Instructions to follow: Print exactly the lines below between the line containing "výkon právních nároků." and the line containing "Das bedeutet für", counting both of those lines. Leave pictures out.

Collected data:
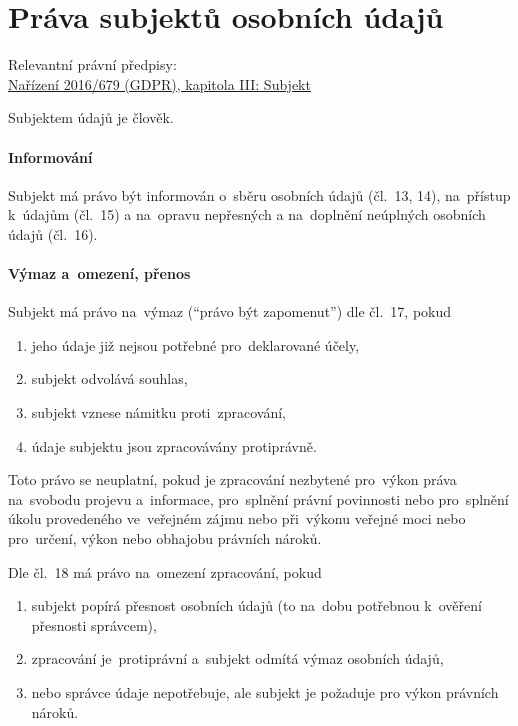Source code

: \clearpage
\section{Práva subjektů osobních údajů}

{}Relevantní právní předpisy:
\\\href{https://eur-lex.europa.eu/legal-content/CS/ALL/?uri=CELEX:32016R0679#d1e2150-1-1
}{Nařízení 2016/679 (GDPR), kapitola III: Subjekt}

Subjektem údajů je člověk.


\paragraph{Informování}

Subjekt má právo být informován o~sběru osobních údajů (čl.~13, 14), na~přístup k~údajům (čl.~15) a na~opravu nepřesných a na~doplnění neúplných osobních údajů (čl.~16).


\paragraph{Výmaz a~omezení, přenos}

Subjekt má právo na~výmaz (\enquote{právo být zapomenut}) dle čl.~17, pokud

\begin{enumerate}[label=\alph*)]
\item jeho údaje již nejsou potřebné pro~deklarované účely,
\item subjekt odvolává souhlas,
\item subjekt vznese námitku proti~zpracování,
\item údaje subjektu jsou zpracovávány protiprávně.
\end{enumerate}

Toto právo se neuplatní, pokud je zpracování nezbytené pro~výkon práva na~svobodu projevu a~informace, pro~splnění právní povinnosti nebo pro~splnění úkolu provedeného ve~veřejném zájmu nebo při~výkonu veřejné moci nebo pro~určení, výkon nebo obhajobu právních nároků.

Dle čl.~18 má právo na~omezení zpracování, pokud

\begin{enumerate}[label=\alph*)]
\item subjekt popírá přesnost osobních údajů (to na~dobu potřebnou k~ověření přesnosti správcem),
\item zpracování je~protiprávní a~subjekt odmítá výmaz osobních údajů,
\item nebo správce údaje nepotřebuje, ale subjekt je požaduje pro výkon právních nároků.
\end{enumerate}

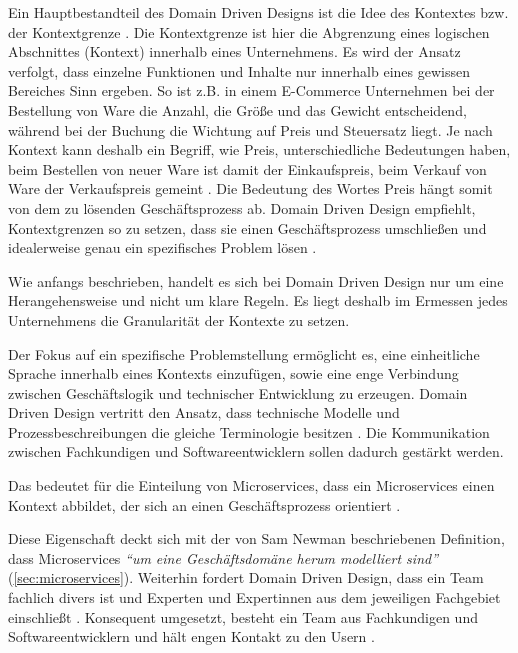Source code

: Ein Hauptbestandteil des Domain Driven Designs ist die Idee des Kontextes bzw. der Kontextgrenze \parencite[vgl.][]{fowler_boundedContext_2014}. Die Kontextgrenze ist hier die Abgrenzung eines logischen Abschnittes (Kontext) innerhalb eines Unternehmens. Es wird der Ansatz verfolgt, dass einzelne Funktionen und Inhalte nur innerhalb eines gewissen Bereiches Sinn ergeben. So ist z.B. in einem E-Commerce Unternehmen bei der Bestellung von Ware die Anzahl, die Größe und das Gewicht entscheidend, während bei der Buchung die Wichtung auf Preis und Steuersatz liegt. Je nach Kontext kann deshalb ein Begriff, wie Preis, unterschiedliche Bedeutungen haben, beim Bestellen von neuer Ware ist damit der Einkaufspreis, beim Verkauf von Ware der Verkaufspreis gemeint \parencite[vgl.][S. 24 ff.]{evans_domain-driven_2003}. Die Bedeutung des Wortes Preis hängt somit von dem zu lösenden Geschäftsprozess ab. Domain Driven Design empfiehlt, Kontextgrenzen so zu setzen, dass sie einen Geschäftsprozess umschließen und idealerweise genau ein spezifisches Problem lösen \parencite[vgl.][Kap. 4.3]{wolff_microservices_2018}.

Wie anfangs beschrieben, handelt es sich bei Domain Driven Design nur um eine Herangehensweise und nicht um klare Regeln. Es liegt deshalb im Ermessen jedes Unternehmens die Granularität der Kontexte zu setzen.

Der Fokus auf ein spezifische Problemstellung ermöglicht es, eine einheitliche Sprache innerhalb eines Kontexts einzufügen, sowie eine enge Verbindung zwischen Geschäftslogik und technischer Entwicklung zu erzeugen. Domain Driven Design vertritt den Ansatz, dass technische Modelle und Prozessbeschreibungen die gleiche Terminologie besitzen \parencite[vgl.][S. 24 ff.]{evans_domain-driven_2003}. Die Kommunikation zwischen Fachkundigen und Softwareentwicklern sollen dadurch gestärkt werden.

Das bedeutet für die Einteilung von Microservices, dass ein Microservices einen Kontext abbildet, der sich an einen Geschäftsprozess orientiert \parencites[vgl.][Kap. 4.3]{wolff_microservices_2018}[vgl.][Kap. 4]{newman_monolith_2019}.

Diese Eigenschaft deckt sich mit der von Sam Newman beschriebenen Definition, dass Microservices \textit{\enquote{um eine Geschäftsdomäne herum modelliert sind}} (\cref{sec:microservices}). Weiterhin fordert Domain Driven Design, dass ein Team fachlich divers ist und Experten und Expertinnen aus dem jeweiligen Fachgebiet einschließt \parencite[vgl.][S. 32 ff.]{evans_domain-driven_2003}. 
Konsequent umgesetzt, besteht ein Team aus Fachkundigen und Softwareentwicklern und hält engen Kontakt zu den Usern \parencites[vgl.][Kap. 4.3]{wolff_microservices_2018}.

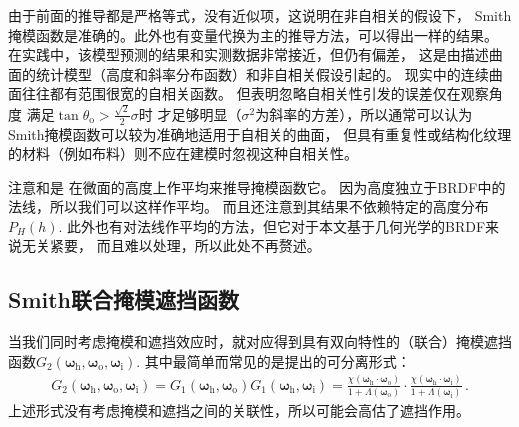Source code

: 由于前面的推导都是严格等式，没有近似项，这说明在非自相关的假设下，
Smith掩模函数是准确的。此外也有变量代换为主的推导方法，可以得出一样的结果。
在实践中，该模型预测的结果和实测数据非常接近，但仍有偏差，
这是由描述曲面的统计模型（高度和斜率分布函数）和非自相关假设引起的。
现实中的连续曲面往往都有范围很宽的自相关函数。
但\citet{841905}表明忽略自相关性引发的误差仅在观察角度
满足$\tan\theta_{\mathrm{o}}>\frac{\sqrt{2}}{2}\sigma$时
才足够明显（$\sigma^2$为斜率的方差），所以通常可以认为
Smith掩模函数可以较为准确地适用于自相关的曲面，
但具有重复性或结构化纹理的材料（例如布料）则不应在建模时忽视这种自相关性。

注意和是
在微面的高度上作平均来推导掩模函数它。
因为高度独立于BRDF中的法线，所以我们可以这样作平均。
而且还注意到其结果不依赖特定的高度分布$P_H(h)$.
此外也有对法线作平均的方法，但它对于本文基于几何光学的BRDF来说无关紧要，
而且难以处理，所以此处不再赘述。

\subsection*{Smith联合掩模遮挡函数}
当我们同时考虑掩模和遮挡效应时，就对应得到具有双向特性的（联合）掩模遮挡
函数$G_2({\bm\omega}_{\mathrm{h}},{\bm\omega}_{\mathrm{o}},{\bm\omega}_{\mathrm{i}})$.
其中最简单而常见的是\citet{10.5555/2383847.2383874}提出的可分离形式：
\begin{align*}
    G_2({\bm\omega}_{\mathrm{h}},{\bm\omega}_{\mathrm{o}},{\bm\omega}_{\mathrm{i}})
    =G_1({\bm\omega}_{\mathrm{h}},{\bm\omega}_{\mathrm{o}})G_1({\bm\omega}_{\mathrm{h}},{\bm\omega}_{\mathrm{i}})
    =\frac{\chi({\bm\omega}_{\mathrm{h}}\cdot{\bm\omega}_{\mathrm{o}})}
    {1+\Lambda({\bm\omega}_{\mathrm{o}})}\cdot
    \frac{\chi({\bm\omega}_{\mathrm{h}}\cdot{\bm\omega}_{\mathrm{i}})}
    {1+\Lambda({\bm\omega}_{\mathrm{i}})}\, .
\end{align*}
上述形式没有考虑掩模和遮挡之间的关联性，所以可能会高估了遮挡作用。

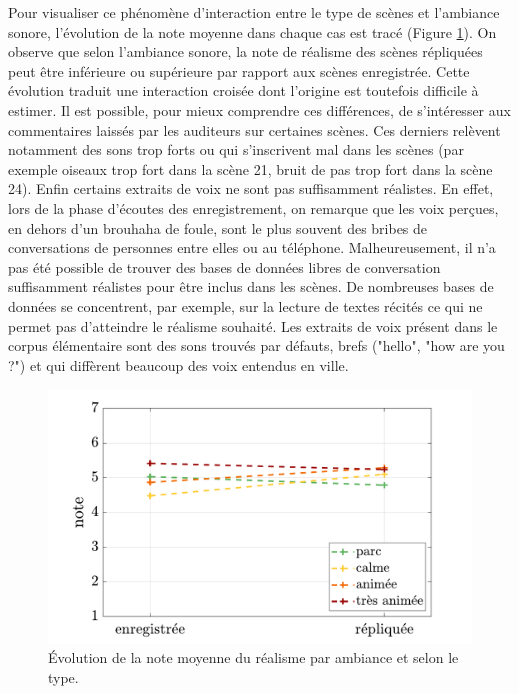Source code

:Pour visualiser ce phénomène d'interaction entre le type de scènes et l'ambiance sonore, l'évolution de la note moyenne dans chaque cas est tracé (Figure \ref{fig:interaction_ambianceType}). On observe que selon l'ambiance sonore, la note de réalisme des scènes répliquées peut être inférieure ou supérieure par rapport aux scènes enregistrée. Cette évolution traduit une interaction croisée dont l'origine est toutefois difficile à estimer. Il est possible, pour mieux comprendre ces différences, de s'intéresser aux commentaires laissés par les auditeurs sur certaines scènes. Ces derniers relèvent notamment des sons trop forts ou qui s'inscrivent mal dans les scènes (par exemple oiseaux trop fort dans la scène 21, bruit de pas trop fort dans la scène 24). Enfin certains extraits de voix ne sont pas suffisamment réalistes. En effet, lors de la phase d'écoutes des enregistrement, on remarque que les voix perçues, en dehors d'un brouhaha de foule, sont le plus souvent des bribes de conversations de personnes entre elles ou au téléphone. Malheureusement, il n'a pas été possible de trouver des bases de données libres de conversation suffisamment réalistes pour être inclus dans les scènes. De nombreuses bases de données se concentrent, par exemple, sur la lecture de textes récités \cite{el2011survey, kominek2004cmu, barker2015third} ce qui ne permet pas d'atteindre le réalisme souhaité. Les extraits de voix présent dans le corpus élémentaire sont des sons trouvés par défauts, brefs ("hello", "how are you ?") et qui diffèrent beaucoup des voix entendus en ville.

\begin{figure}[h]
\centering
\includegraphics[width=0.8\linewidth]{./figures/test_perceptif/testPerceptif_interactionAmbiance.pdf}
\caption{Évolution de la note moyenne du réalisme par ambiance et selon le type.}\label{fig:interaction_ambianceType}
\end{figure}


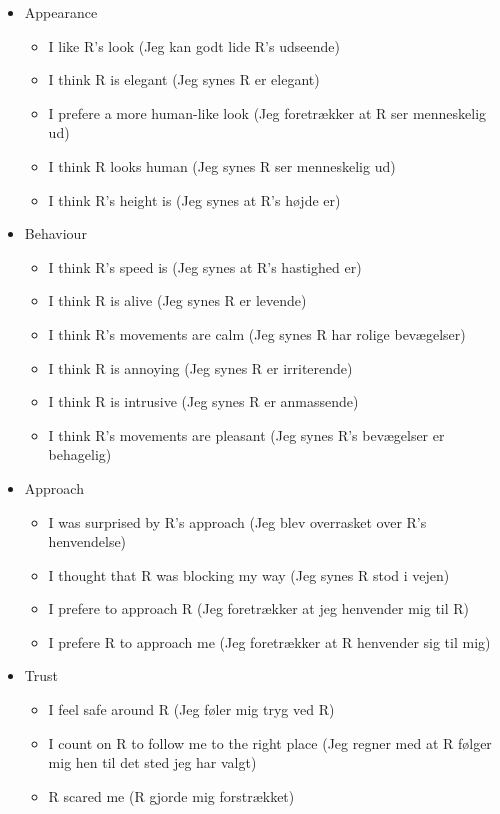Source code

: \begin{itemize}
\item Appearance 
  \begin{itemize}
  \item I like R's look (Jeg kan godt lide R's udseende)
  \item I think R is elegant (Jeg synes R er elegant)
  \item I prefere a more human-like look (Jeg foretrækker at R ser menneskelig ud)
  \item I think R looks human (Jeg synes R ser menneskelig ud)
  \item I think R's height is (Jeg synes at R's højde er)
\end{itemize}
\item Behaviour
  \begin{itemize}
  \item I think R's speed is (Jeg synes at R's hastighed er)
  \item I think R is alive (Jeg synes R er levende)
  \item I think R's movements are calm (Jeg synes R har rolige bevægelser)
  \item I think R is annoying (Jeg synes R er irriterende)
  \item I think R is intrusive (Jeg synes R er anmassende)
  \item I think R's movements are pleasant (Jeg synes R's bevægelser er behagelig)
\end{itemize}
\item Approach 
\begin{itemize}
  \item I was surprised by R's approach (Jeg blev overrasket over R's henvendelse)
  \item I thought that R was blocking my way (Jeg synes R stod i vejen) 
  \item I prefere to approach R (Jeg foretrækker at jeg henvender mig til R)
  \item I prefere R to approach me (Jeg foretrækker at R henvender sig til mig) 
\end{itemize}
\item Trust
\begin{itemize}
  \item I feel safe around R (Jeg føler mig tryg ved R)
  \item I count on R to follow me to the right place (Jeg regner med at R følger mig hen til det sted jeg har valgt) 
  \item R scared me (R gjorde mig forstrækket)\\
\end{itemize}
\end{itemize}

Result for this exercise:
\item nebo správce údaje nepotřebuje, ale subjekt je požaduje pro výkon právních nároků.
\end{enumerate}

Source code

: Ein Hauptbestandteil des Domain Driven Designs ist die Idee des Kontextes bzw. der Kontextgrenze \parencite[vgl.][]{fowler_boundedContext_2014}. Die Kontextgrenze ist hier die Abgrenzung eines logischen Abschnittes (Kontext) innerhalb eines Unternehmens. Es wird der Ansatz verfolgt, dass einzelne Funktionen und Inhalte nur innerhalb eines gewissen Bereiches Sinn ergeben. So ist z.B. in einem E-Commerce Unternehmen bei der Bestellung von Ware die Anzahl, die Größe und das Gewicht entscheidend, während bei der Buchung die Wichtung auf Preis und Steuersatz liegt. Je nach Kontext kann deshalb ein Begriff, wie Preis, unterschiedliche Bedeutungen haben, beim Bestellen von neuer Ware ist damit der Einkaufspreis, beim Verkauf von Ware der Verkaufspreis gemeint \parencite[vgl.][S. 24 ff.]{evans_domain-driven_2003}. Die Bedeutung des Wortes Preis hängt somit von dem zu lösenden Geschäftsprozess ab. Domain Driven Design empfiehlt, Kontextgrenzen so zu setzen, dass sie einen Geschäftsprozess umschließen und idealerweise genau ein spezifisches Problem lösen \parencite[vgl.][Kap. 4.3]{wolff_microservices_2018}.

Wie anfangs beschrieben, handelt es sich bei Domain Driven Design nur um eine Herangehensweise und nicht um klare Regeln. Es liegt deshalb im Ermessen jedes Unternehmens die Granularität der Kontexte zu setzen.

Der Fokus auf ein spezifische Problemstellung ermöglicht es, eine einheitliche Sprache innerhalb eines Kontexts einzufügen, sowie eine enge Verbindung zwischen Geschäftslogik und technischer Entwicklung zu erzeugen. Domain Driven Design vertritt den Ansatz, dass technische Modelle und Prozessbeschreibungen die gleiche Terminologie besitzen \parencite[vgl.][S. 24 ff.]{evans_domain-driven_2003}. Die Kommunikation zwischen Fachkundigen und Softwareentwicklern sollen dadurch gestärkt werden.

Das bedeutet für die Einteilung von Microservices, dass ein Microservices einen Kontext abbildet, der sich an einen Geschäftsprozess orientiert \parencites[vgl.][Kap. 4.3]{wolff_microservices_2018}[vgl.][Kap. 4]{newman_monolith_2019}.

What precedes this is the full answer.